The thing is, I don’t believe in most of what’s done. The amount of financial and imaginative energy that’s put into mediocrity is just amazing which I find to be fundamentally offensive as a human being.
DRE:
That’s why this movie is so successful because it’s an ensemble.
WH:
The key for me was the fact that I arrived way early and David had no problem with that. Also even though it was at the end of the production Viggo still had all this time for me in the evening. We could talk about ideas, we could talk about scenes and the structure of scenes. My character wants nothing more than for him to say, I will be with you again. It’s better late than never, it’s a huge question and when he doesn’t answer correctly that’s his death warrant. With the other men in the scene, it’s all strategic. He’s performing for those guys and we worked hard at trying to insinuate that as much as we could in the scene too.
DRE:
You seem to work less now you did in the 80’s.
WH:
It just seems like that because I do a lot of independent films that don’t get to the mainstream. I get people that come up to me that say, “Gee, I just saw this movie on video, why didn’t it get distribution in the country?”
DRE:
Will you only do bigger Hollywood studio if it’s somebody with vision like M. Night Shyamalan or Cronenberg?
WH:
Yeah, you can pipe into that. I just want the good work.
DRE:
Did you ever think of producing your own movies?
WH:
Yeah, I’d love to. But the problem is I don’t think they’re going to go with me because I demand paid rehearsal. I demand minimal for paid rehearsal and not always six weeks either. Also I’d have a pool of gross after breakeven for the crew because they’re the ones that make the movies.
DRE:
Do you want to direct?
WH:
I have a film I want to direct. Gena Rowlands was going to do it with me a long time ago. It’s about an older woman who’s running a ranch in the west the old fashioned way. Modernity is growing up around her but she’s really maintaining.
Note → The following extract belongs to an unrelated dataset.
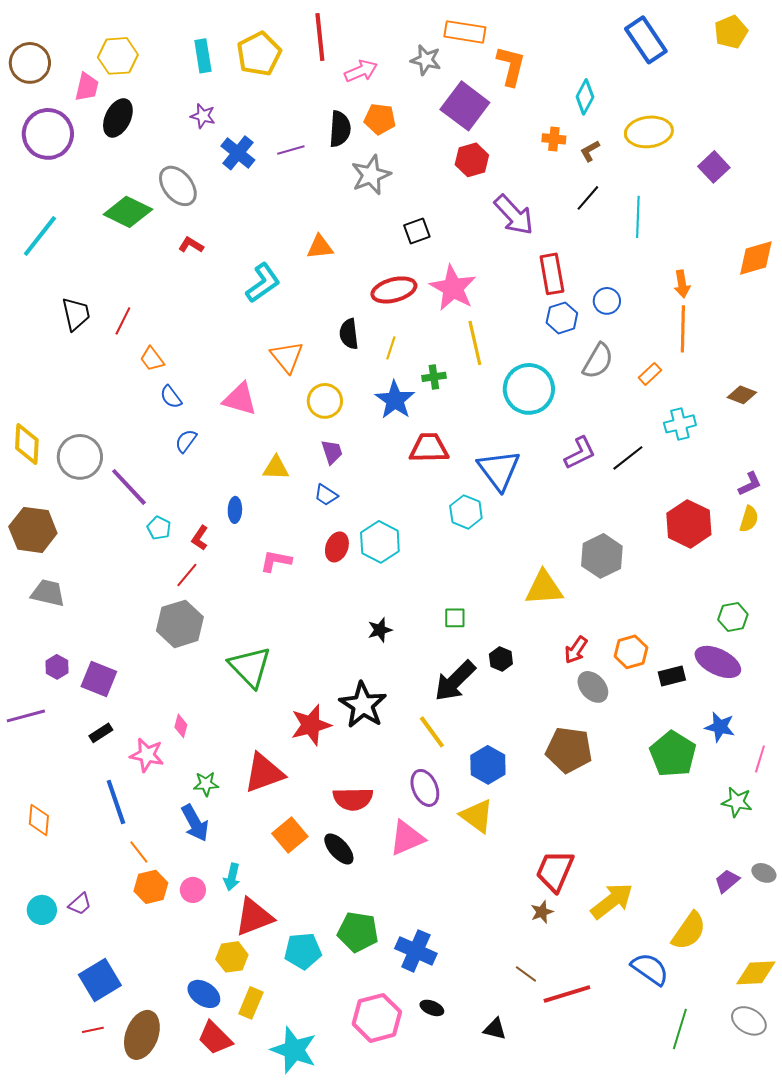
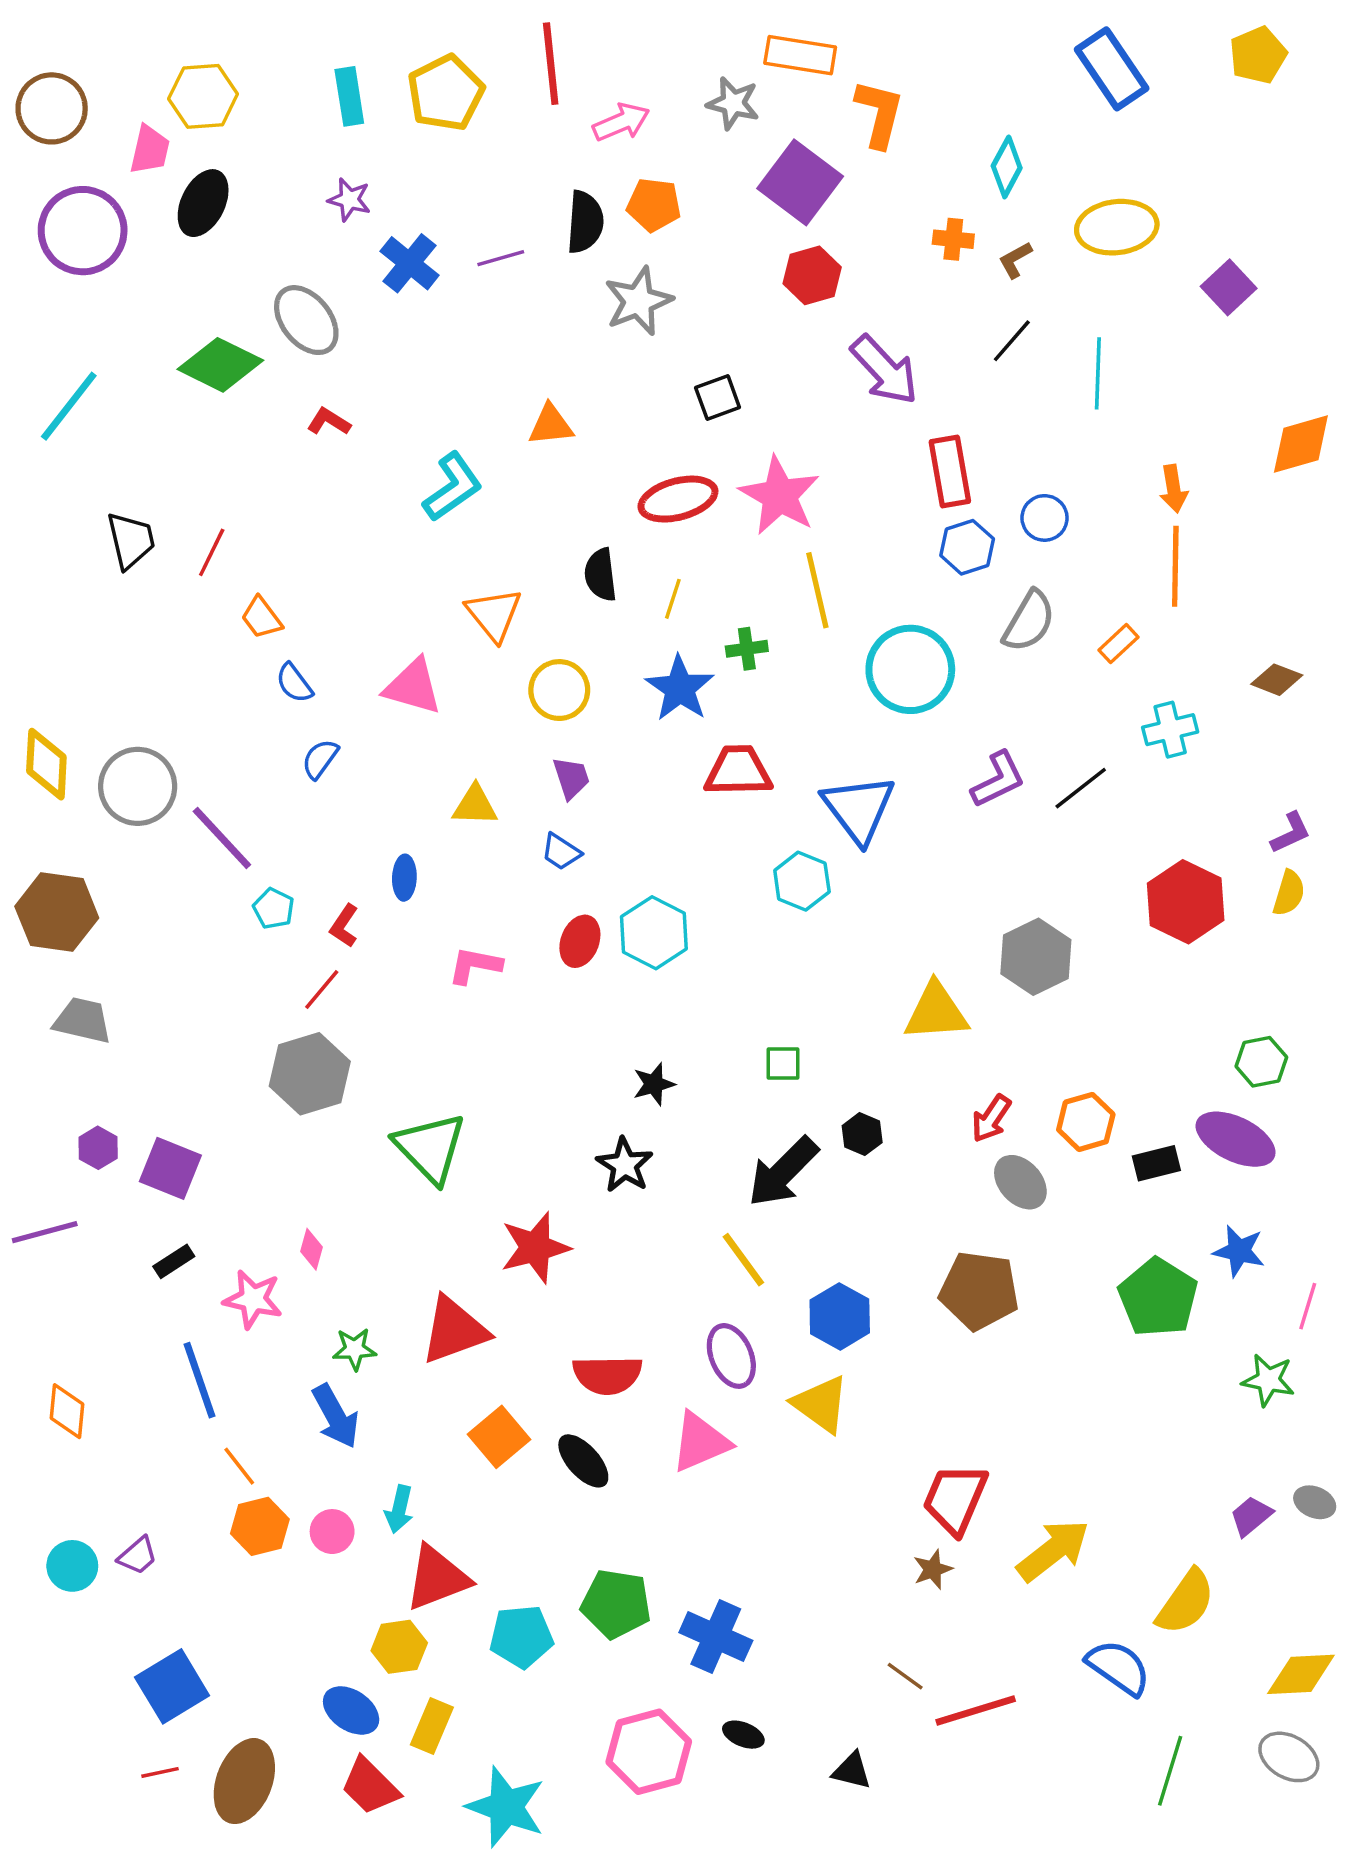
black star: (363, 705) -> (625, 1165), moved, size x0.7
This itinerant guy comes in, he used to be a rodeo cowboy and now he just is a fence man there on her south border. She starts to die and he stays with her while she’s dying. It’s very funny with a lot of character. I’ve set it up enough but no one believes I can play a cowboy.
DRE:
That’s the most ridiculous thing I ever heard. Who would think that you can’t play something?
WH:
I’ve had a conversation with two people I won’t name them, in Los Angeles and they told me that I’m upper crust, lost establishment, guy from the northeast with the ideas.
DRE:
What’s coming up next?
WH:
I’m working on a De Niro film right now called The Good Shepherd and I’m also working on a film directed by Chad Lowe called Beautiful Ohio. It’s in the New York area which I like a lot.
DRE:
Are you living In New York?
WH:
I’m living here while I do these films. Technically speaking I live in eastern Oregon. I’m way in the desert. My mom was born and bred out there and she was pretty gutsy as a girl. So I needed help from my mom raising my kids. I live five miles from the nearest person.
DRE:
Are you on the Internet?
WH:
Yeah I’m friendly. I use it for information I love the bloggers but it’s hard to find the right ones. I listen to XM radio because I can get so many overseas news stations. Also CSPAN is really the great treasure of the media as far as getting information.